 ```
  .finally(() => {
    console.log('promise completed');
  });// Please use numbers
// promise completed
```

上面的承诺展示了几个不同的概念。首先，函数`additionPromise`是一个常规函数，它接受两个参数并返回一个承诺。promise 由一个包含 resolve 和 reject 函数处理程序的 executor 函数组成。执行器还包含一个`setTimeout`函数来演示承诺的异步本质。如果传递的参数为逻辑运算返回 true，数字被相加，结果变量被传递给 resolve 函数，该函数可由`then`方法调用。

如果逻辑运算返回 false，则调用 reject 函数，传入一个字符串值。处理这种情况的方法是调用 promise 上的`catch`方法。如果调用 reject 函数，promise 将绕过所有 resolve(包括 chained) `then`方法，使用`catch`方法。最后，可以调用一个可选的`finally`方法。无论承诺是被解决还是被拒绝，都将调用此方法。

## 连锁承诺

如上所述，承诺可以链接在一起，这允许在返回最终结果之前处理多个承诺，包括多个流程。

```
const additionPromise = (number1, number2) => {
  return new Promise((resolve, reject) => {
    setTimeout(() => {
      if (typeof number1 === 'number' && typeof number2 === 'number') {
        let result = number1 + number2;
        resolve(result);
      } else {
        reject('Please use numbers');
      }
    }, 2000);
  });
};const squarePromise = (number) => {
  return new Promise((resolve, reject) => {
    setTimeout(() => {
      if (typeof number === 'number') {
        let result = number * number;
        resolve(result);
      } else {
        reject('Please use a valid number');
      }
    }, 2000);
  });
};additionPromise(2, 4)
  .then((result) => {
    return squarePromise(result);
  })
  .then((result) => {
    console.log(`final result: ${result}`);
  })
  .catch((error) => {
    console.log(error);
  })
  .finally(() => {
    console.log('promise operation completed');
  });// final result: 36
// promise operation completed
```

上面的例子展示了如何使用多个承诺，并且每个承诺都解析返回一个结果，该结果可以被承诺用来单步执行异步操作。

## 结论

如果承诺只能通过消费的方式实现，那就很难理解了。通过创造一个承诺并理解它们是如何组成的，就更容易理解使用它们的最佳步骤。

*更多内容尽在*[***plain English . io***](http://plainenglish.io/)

____

— Task directions —
For the string "squarePromise", go through the entries above and copy each line where it occurs.

— Solution to the problem —
};const squarePromise = (number) => {
    return squarePromise(result);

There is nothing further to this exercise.